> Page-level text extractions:

>>

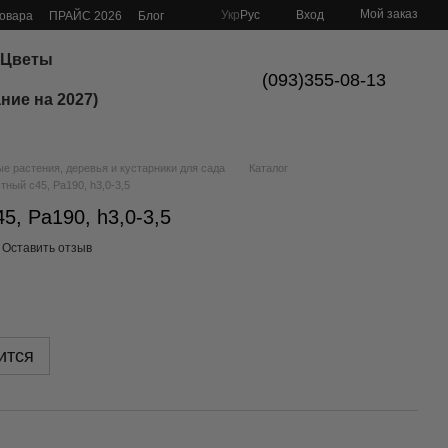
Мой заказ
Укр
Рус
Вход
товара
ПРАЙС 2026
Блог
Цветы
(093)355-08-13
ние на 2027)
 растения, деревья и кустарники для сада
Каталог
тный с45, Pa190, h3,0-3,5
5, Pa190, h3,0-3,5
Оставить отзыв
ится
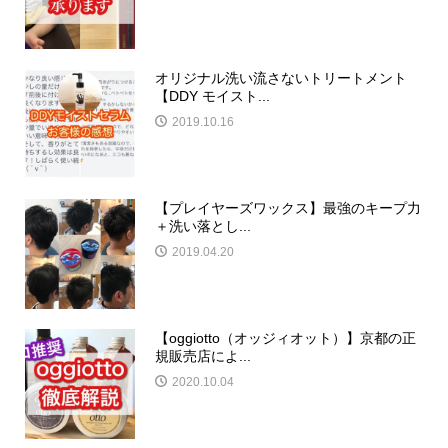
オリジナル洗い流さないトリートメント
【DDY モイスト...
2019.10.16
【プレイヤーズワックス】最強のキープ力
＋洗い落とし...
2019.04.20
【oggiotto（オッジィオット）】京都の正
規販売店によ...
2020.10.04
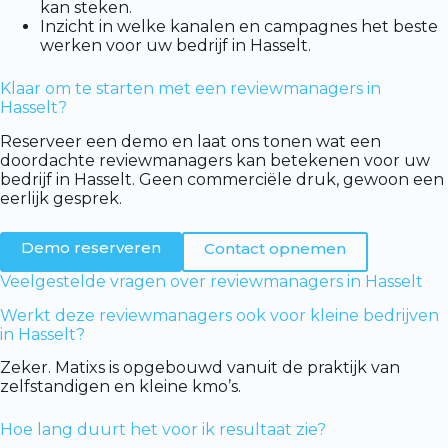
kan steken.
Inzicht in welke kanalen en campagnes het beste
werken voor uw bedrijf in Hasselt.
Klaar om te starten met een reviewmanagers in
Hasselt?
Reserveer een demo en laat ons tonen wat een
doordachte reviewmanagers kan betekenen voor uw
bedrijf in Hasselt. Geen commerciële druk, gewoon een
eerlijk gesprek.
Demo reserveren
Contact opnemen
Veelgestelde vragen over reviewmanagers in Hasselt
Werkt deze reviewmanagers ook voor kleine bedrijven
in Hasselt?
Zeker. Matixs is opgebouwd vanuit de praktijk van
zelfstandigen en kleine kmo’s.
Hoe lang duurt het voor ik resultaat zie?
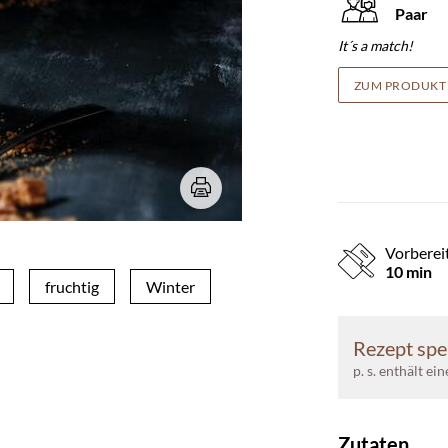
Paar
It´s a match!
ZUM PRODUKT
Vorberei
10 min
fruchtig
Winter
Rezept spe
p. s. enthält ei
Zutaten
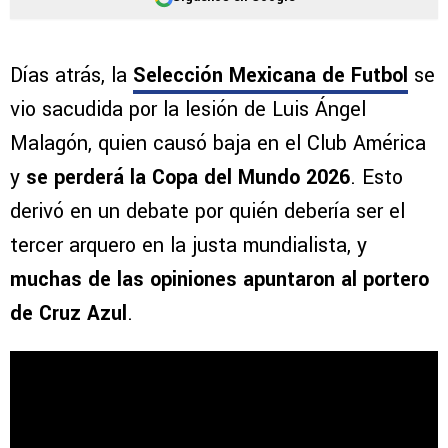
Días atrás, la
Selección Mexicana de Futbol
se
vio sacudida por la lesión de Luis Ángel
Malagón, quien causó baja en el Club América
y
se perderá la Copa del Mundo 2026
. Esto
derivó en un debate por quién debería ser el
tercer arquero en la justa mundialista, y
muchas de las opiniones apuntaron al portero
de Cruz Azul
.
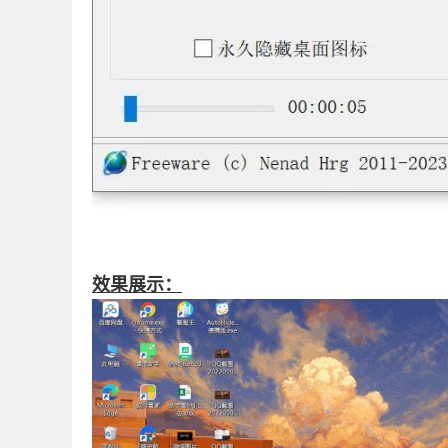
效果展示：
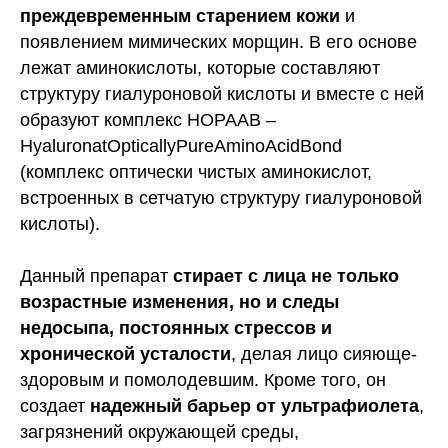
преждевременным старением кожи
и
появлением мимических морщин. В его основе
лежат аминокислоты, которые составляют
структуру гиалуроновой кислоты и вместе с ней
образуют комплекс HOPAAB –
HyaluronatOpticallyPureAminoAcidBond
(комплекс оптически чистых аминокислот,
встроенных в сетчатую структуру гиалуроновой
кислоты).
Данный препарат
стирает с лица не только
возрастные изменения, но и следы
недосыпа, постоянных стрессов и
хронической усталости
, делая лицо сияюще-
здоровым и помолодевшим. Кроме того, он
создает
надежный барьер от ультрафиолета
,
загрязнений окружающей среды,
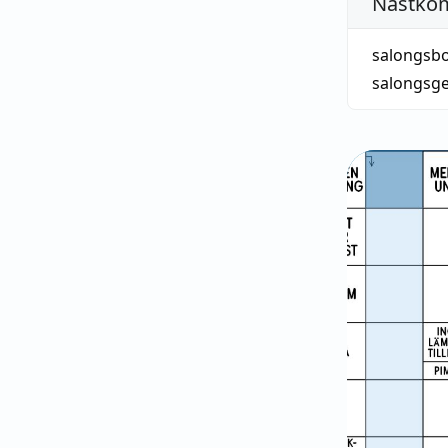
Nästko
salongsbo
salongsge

<<
>>

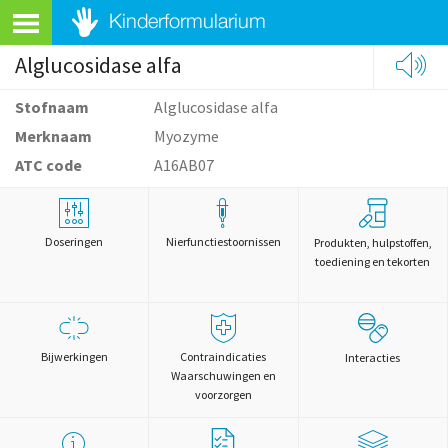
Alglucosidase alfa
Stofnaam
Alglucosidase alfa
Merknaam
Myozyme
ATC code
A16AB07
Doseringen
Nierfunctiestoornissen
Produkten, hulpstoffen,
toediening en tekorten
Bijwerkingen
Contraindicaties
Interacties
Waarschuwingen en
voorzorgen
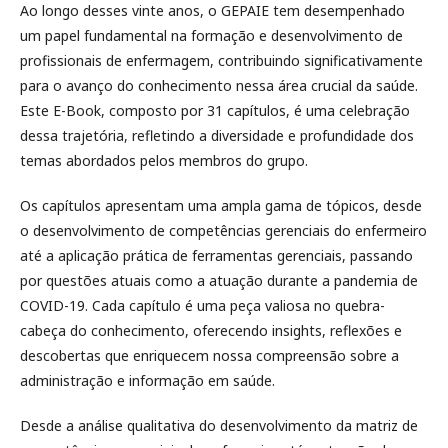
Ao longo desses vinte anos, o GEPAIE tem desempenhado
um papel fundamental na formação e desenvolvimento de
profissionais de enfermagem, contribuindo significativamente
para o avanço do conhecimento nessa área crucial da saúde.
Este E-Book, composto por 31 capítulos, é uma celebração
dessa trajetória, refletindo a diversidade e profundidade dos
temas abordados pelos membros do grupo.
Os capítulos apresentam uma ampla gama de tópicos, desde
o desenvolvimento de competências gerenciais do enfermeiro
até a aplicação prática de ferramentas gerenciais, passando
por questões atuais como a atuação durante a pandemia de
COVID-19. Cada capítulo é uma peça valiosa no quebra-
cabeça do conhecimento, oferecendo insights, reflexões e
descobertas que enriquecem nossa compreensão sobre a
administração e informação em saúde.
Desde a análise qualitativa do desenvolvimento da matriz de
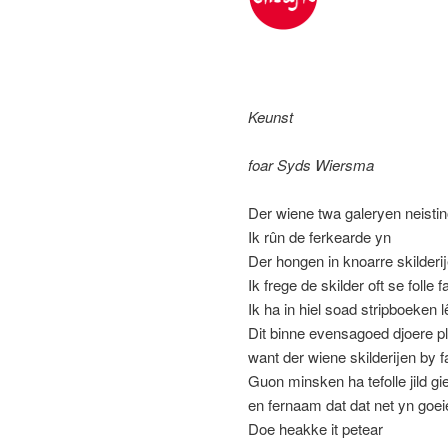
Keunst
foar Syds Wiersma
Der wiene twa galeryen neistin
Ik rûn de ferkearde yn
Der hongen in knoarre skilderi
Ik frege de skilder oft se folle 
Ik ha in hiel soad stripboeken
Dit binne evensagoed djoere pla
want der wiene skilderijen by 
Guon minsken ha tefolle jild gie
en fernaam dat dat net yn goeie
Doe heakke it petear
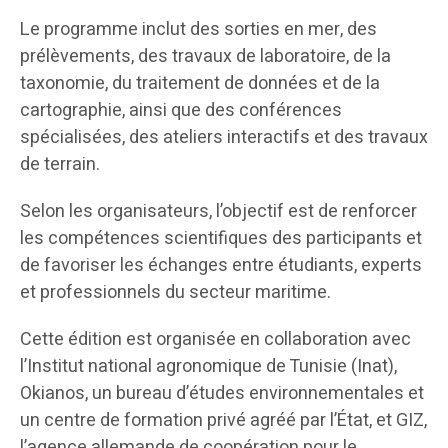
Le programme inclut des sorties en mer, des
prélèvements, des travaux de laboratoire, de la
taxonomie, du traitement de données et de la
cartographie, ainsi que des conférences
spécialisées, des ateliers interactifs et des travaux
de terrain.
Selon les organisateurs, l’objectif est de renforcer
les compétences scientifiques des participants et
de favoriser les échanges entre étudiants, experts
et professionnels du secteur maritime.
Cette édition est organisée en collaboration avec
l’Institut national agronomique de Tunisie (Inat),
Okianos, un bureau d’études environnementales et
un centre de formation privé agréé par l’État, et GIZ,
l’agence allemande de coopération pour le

<<

> WHAT TO WORK ON: Going by the data above, the answer is exactly the lines from the one holding "Bijwerkingen" to the one holding "dessa trajetória, refletindo", both kept, with the pictures left out.

> RESULT BELOW:
Bijwerkingen
Contraindicaties
Interacties
Waarschuwingen en
voorzorgen
Ao longo desses vinte anos, o GEPAIE tem desempenhado
um papel fundamental na formação e desenvolvimento de
profissionais de enfermagem, contribuindo significativamente
para o avanço do conhecimento nessa área crucial da saúde.
Este E-Book, composto por 31 capítulos, é uma celebração
dessa trajetória, refletindo a diversidade e profundidade dos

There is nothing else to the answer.